> _Task objective_
From the first line to the last, restate the data exactly, leaving out the images.

[Source records]
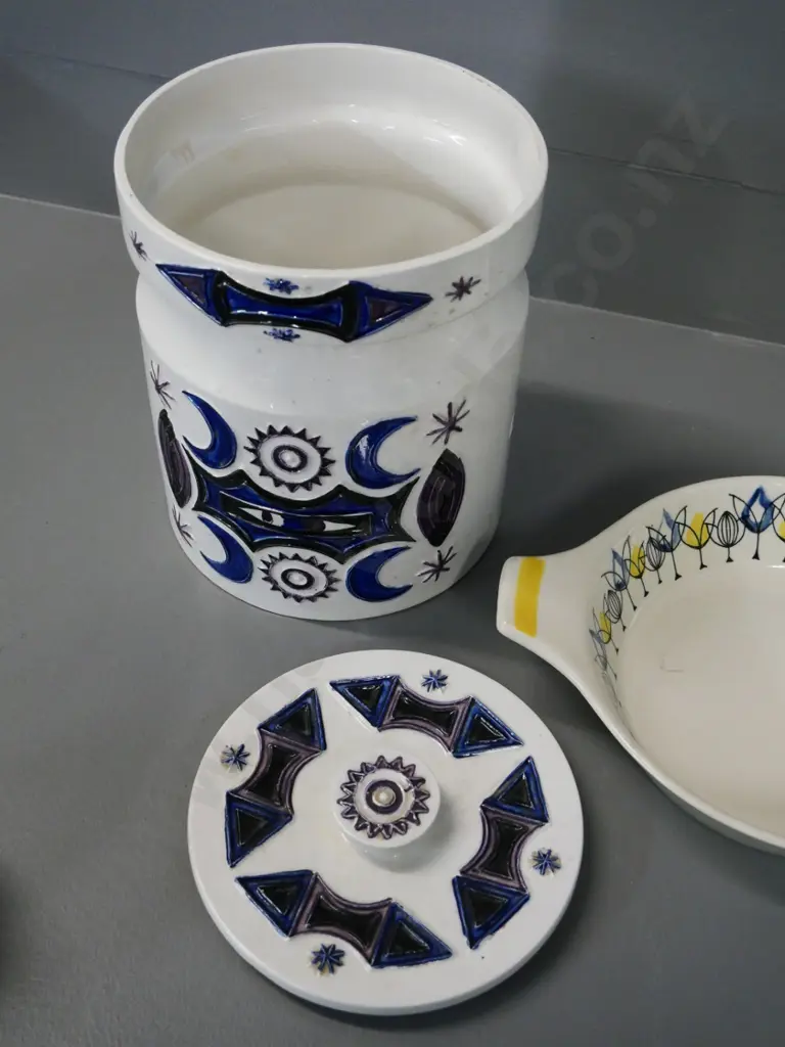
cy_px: 524
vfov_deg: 46.8
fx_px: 1209
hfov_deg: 36.0
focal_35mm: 40
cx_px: 392
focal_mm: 20
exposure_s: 1/100
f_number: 5.6
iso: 3200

> _Problem solution_
cy_px: 524
vfov_deg: 46.8
fx_px: 1209
hfov_deg: 36.0
focal_35mm: 40
cx_px: 392
focal_mm: 20
exposure_s: 1/100
f_number: 5.6
iso: 3200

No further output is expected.